Constructing a factory in a new country 11,000 km away from its home base naturally presented a considerable challenge for a medium-sized firm like Hertz Flavors, but with the help of its skilled and knowledgeable local team, the company successfully navigated the obstacles. Local authorities, too, accommodated the project. Baturusa says he is encouraged by Indonesia’s commitment to reforming the investment climate to make it a safe and attractive destination for businesses looking to set up shop in the country.

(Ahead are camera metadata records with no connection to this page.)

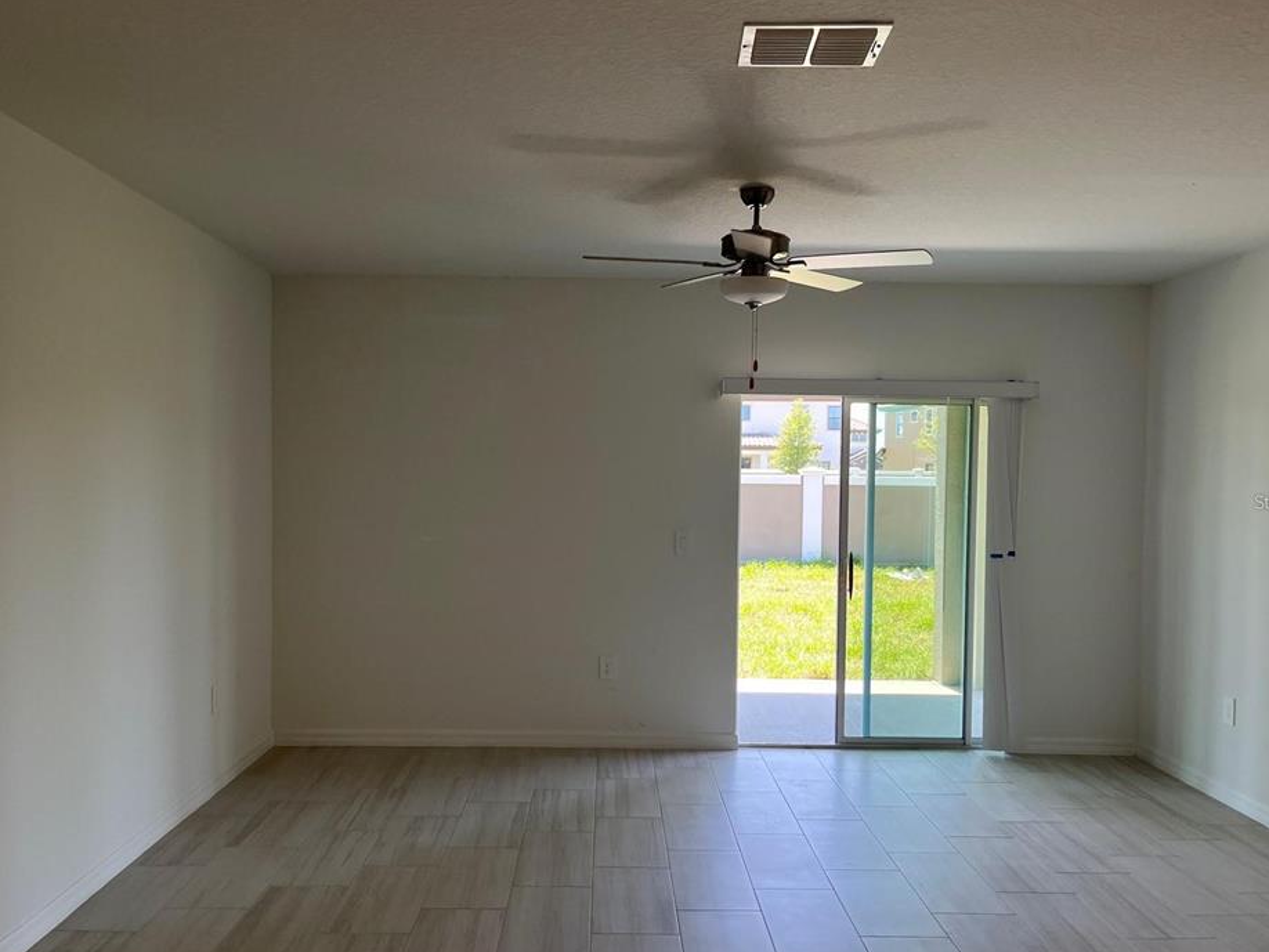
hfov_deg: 61.6
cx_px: 630
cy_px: 502
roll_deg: -0.8
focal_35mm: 29
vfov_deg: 48.2
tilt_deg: -1.7
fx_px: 1063
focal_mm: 5.1
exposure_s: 1/162
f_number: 1.6
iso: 50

In addition to strengthening Hertz Flavors’ global capacity, the investment has boosted the local economy. The Indonesian plant currently has a workforce of more than 30 people with a variety of geographic and educational backgrounds. According to Baturusa, Indonesia’s young and capable workforce, combined with the country’s improving global profile, represents considerable competitive strengths internationally. “As [a] German-speaking Indonesian with a university degree from Berlin, I personally think that this German-Indonesian culture fusion is a great mix,” he says.

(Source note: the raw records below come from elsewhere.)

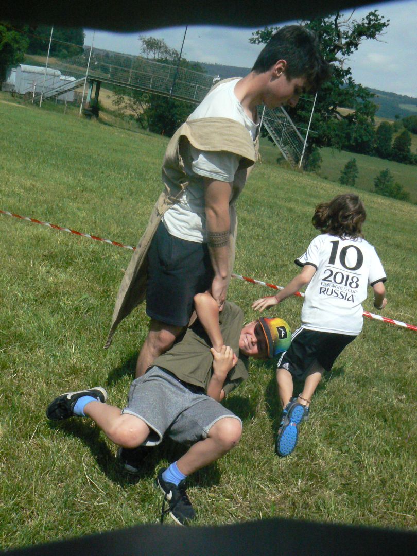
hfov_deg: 38.7
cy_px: 278
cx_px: 208
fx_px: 594
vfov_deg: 50.1
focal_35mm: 37
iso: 400
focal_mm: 6.1
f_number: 8
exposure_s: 1/2000
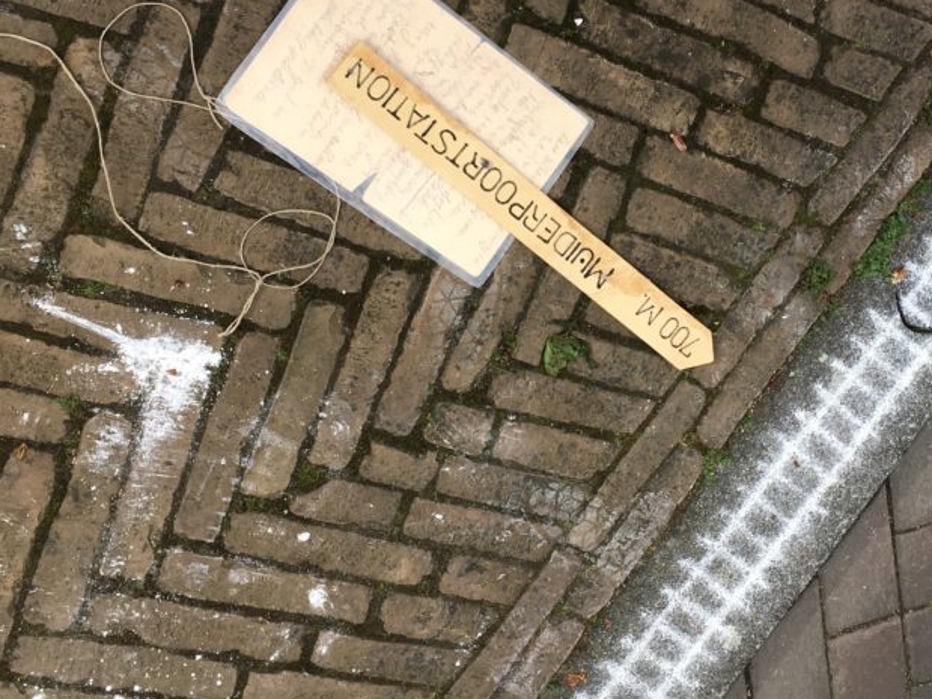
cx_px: 599
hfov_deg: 39.3
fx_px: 1292
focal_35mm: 48
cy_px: 249
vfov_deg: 30.1
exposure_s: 1/999
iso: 25
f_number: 2.2
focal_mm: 4.15
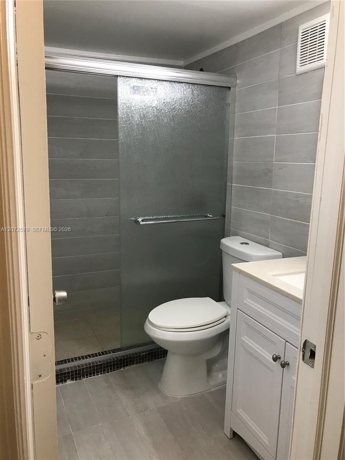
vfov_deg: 63.4
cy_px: 230
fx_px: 372
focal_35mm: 28
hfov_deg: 49.7
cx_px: 172
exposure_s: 1/30
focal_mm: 3.99
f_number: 1.8
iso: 32
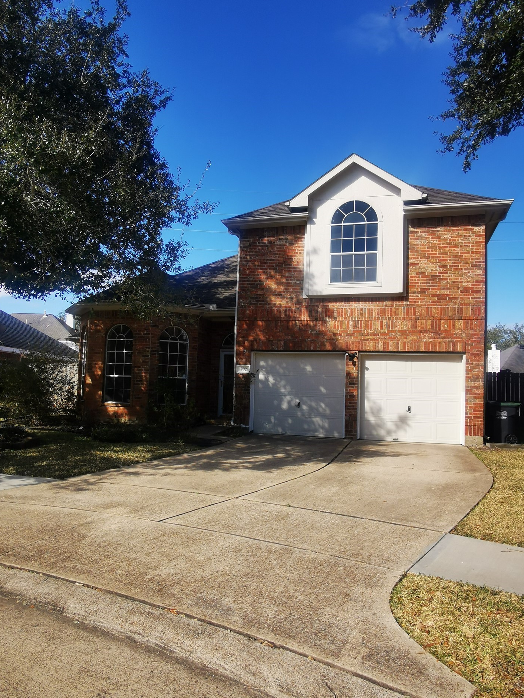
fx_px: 505
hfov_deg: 54.9
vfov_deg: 69.4
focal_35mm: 25
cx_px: 257
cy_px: 362
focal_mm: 2.35
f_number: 2.2
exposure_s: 1/1035
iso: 50
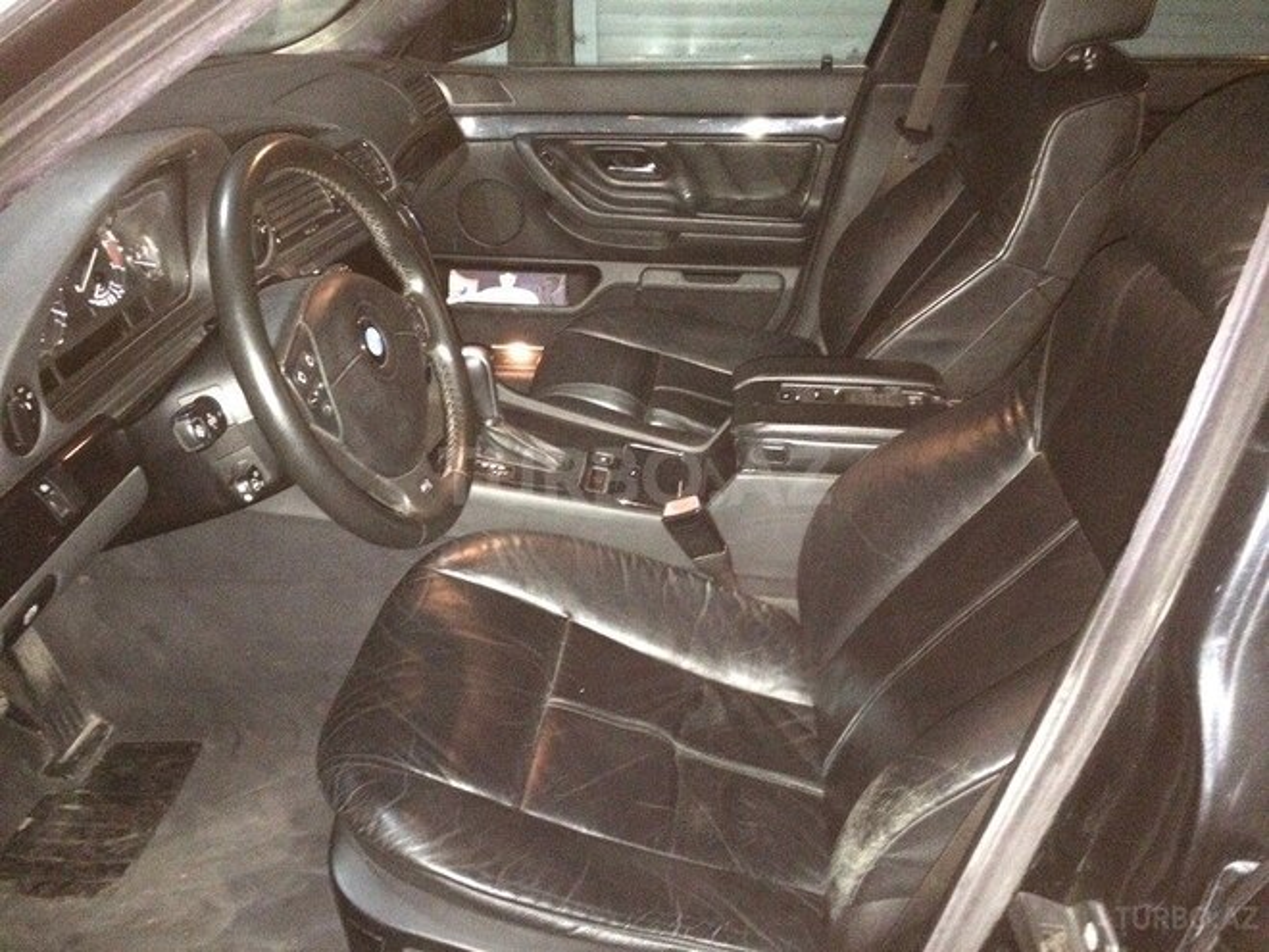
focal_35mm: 29
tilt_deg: -28.6
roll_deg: +1.3
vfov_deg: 48.2
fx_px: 1063
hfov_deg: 61.7
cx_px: 634
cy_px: 476
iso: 1600
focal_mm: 4.15
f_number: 2.2
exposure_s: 1/17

The skills and diversity of its Indonesian team will serve Hertz Flavors well as it caters to Indonesian smokers’ discerning palettes. According to Baturusa, current local tobacco trends include fruity and minty flavors (delivered with or without capsules) along with apple, grapes and mango. Tea-flavored products, too, have a wide following in Indonesia as do cigarettes that taste like traditional local sweets, such as ludou and taro (sweet potato).
In cooperation with its vape specialists at Flavoriq, Hertz Flavors is also developing innovative flavors for Indonesia’s vape segment, which has grown considerably in recent years. “Together, we also create customized flavors for this unique market and exclusive solutions for our local customers,” says Baturusa. “Depending on demand, our Indonesian factory manufactures these products also locally.”
Buoyed by the success of its first year in Indonesia, Hertz Flavors is keen to keep growing. For the time being, it intends to focus on domestic sales. “Our main priority is currently the Indonesian market,” says Baturusa. “Indonesia is one of the largest and most vital and innovative tobacco markets worldwide, and we strive to fulfill the necessities and desires of Indonesian customers and cigarette producers. Our commitment is to produce excellent flavors for tobacco and adjacent products and items that comply with the Indonesian market’s exceptional tastes and requirements, resulting in our expanding achievements in this important market.”
The greatest challenge, according to Baturusa, will be to maintain and improve product quality while ensuring a supply of high-quality raw materials. “Maintaining consumer trust and meeting industry standards depends heavily on product quality,” he says. “In addition, managing raw material resources for tobacco and flavoring ingredients is a significant challenge. In particular, raw material availability and pricing are critical. Manufacturers must uphold stringent quality controls throughout their supply chains while devising innovative solutions to overcome these hurdles.”
Dedication will be the key. Continued success, says Baturusa, will require leading innovation, staying ahead of trends and attracting the best people. It also involves looking beyond immediate corporate considerations, as Hertz is adamant that its growth will not come at the expense of the environment. “We feel responsible for the sparing use of resources on our planet and for preserving an intact environment—for present and future generations,” says Baturusa. “Our company takes a long-term view in all its activities to ensure the sustainability of our business. We believe in long-lasting partnerships, superior quality and first-class customer service.”